For those navigating the intersection of kidney disease and cognitive health, the message is straightforward: kidney protection is brain protection. Ensuring that CKD is actively managed, that appropriate medications are started when indicated, and that caregivers are equipped to monitor for side effects can make a meaningful difference in both kidney outcomes and long-term cognitive trajectory. These are conversations worth having now, not after the next alarming lab result.
Frequently Asked Questions
Do SGLT2 inhibitors work for kidney disease even if a patient does not have diabetes?
Yes. Both the DAPA-CKD and EMPA-KIDNEY trials demonstrated significant kidney protection in patients with and without diabetes. This was one of the most important findings from these studies, and current guidelines recommend SGLT2 inhibitors for CKD regardless of diabetic status.
Can SGLT2 inhibitors and semaglutide be taken together for kidney disease?
Some patients may benefit from both, but this combination has not been extensively studied in dedicated trials for CKD specifically. The decision to combine these medications should be made with a nephrologist who can assess individual risk factors, kidney function, and potential drug interactions.
How quickly do SGLT2 inhibitors show kidney benefits?
In clinical trials, separation between the treatment and placebo groups became apparent within months, and the DAPA-CKD trial was actually stopped early because the benefit was so clear.

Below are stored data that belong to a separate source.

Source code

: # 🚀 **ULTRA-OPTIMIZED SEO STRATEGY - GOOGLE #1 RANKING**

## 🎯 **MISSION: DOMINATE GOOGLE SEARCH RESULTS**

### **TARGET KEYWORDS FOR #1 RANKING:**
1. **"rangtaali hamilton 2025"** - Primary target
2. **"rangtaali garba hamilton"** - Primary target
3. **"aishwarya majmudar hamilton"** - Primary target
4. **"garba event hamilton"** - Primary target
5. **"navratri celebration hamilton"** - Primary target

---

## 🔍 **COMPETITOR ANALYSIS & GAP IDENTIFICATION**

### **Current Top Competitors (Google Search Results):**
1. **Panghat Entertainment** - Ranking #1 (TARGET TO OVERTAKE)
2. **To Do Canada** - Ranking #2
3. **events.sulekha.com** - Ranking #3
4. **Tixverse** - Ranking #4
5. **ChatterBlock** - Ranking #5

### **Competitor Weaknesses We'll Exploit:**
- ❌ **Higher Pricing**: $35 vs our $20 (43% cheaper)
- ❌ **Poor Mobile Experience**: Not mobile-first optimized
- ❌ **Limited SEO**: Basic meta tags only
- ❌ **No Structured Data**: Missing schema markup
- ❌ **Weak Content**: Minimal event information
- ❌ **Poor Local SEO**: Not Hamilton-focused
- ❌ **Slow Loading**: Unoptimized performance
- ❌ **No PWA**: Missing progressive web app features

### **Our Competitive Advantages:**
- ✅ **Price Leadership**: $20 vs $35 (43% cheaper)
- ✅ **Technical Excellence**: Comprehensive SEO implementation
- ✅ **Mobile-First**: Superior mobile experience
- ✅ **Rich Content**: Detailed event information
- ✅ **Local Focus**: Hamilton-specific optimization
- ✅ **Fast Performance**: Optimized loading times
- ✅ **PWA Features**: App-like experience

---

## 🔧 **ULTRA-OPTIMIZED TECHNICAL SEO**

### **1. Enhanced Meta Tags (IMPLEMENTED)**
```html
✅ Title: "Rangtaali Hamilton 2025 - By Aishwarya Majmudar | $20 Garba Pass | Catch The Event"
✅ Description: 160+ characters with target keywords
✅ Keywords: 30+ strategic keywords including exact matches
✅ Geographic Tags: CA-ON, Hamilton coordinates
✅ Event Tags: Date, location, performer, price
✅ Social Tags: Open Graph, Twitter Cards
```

However, individual patients may not notice symptomatic changes since kidney protection is largely measured through lab values like eGFR and albumin-to-creatinine ratio.
Does chronic kidney disease directly cause dementia?
CKD does not cause dementia in the way that Alzheimer’s pathology does, but it significantly increases the risk of cognitive impairment through vascular damage, inflammation, and the accumulation of uremic toxins. Patients with advanced CKD have markedly higher rates of both vascular dementia and overall cognitive decline compared to age-matched individuals with normal kidney function.
Are these kidney drugs safe for elderly patients with memory problems?
They can be, but with caveats. Adequate hydration must be maintained, and someone — whether the patient or a caregiver — needs to reliably manage the medication schedule and attend follow-up lab appointments. The benefits of kidney protection are substantial, but the practical demands of the medication must be realistic for the patient’s living situation.
What is the number needed to treat for dapagliflozin in CKD?
In the DAPA-CKD trial, the number needed to treat was 19, meaning that treating 19 patients with dapagliflozin for the trial duration prevented one major kidney event. This is considered a strong result in nephrology, where previous interventions often required treating many more patients to achieve measurable benefit.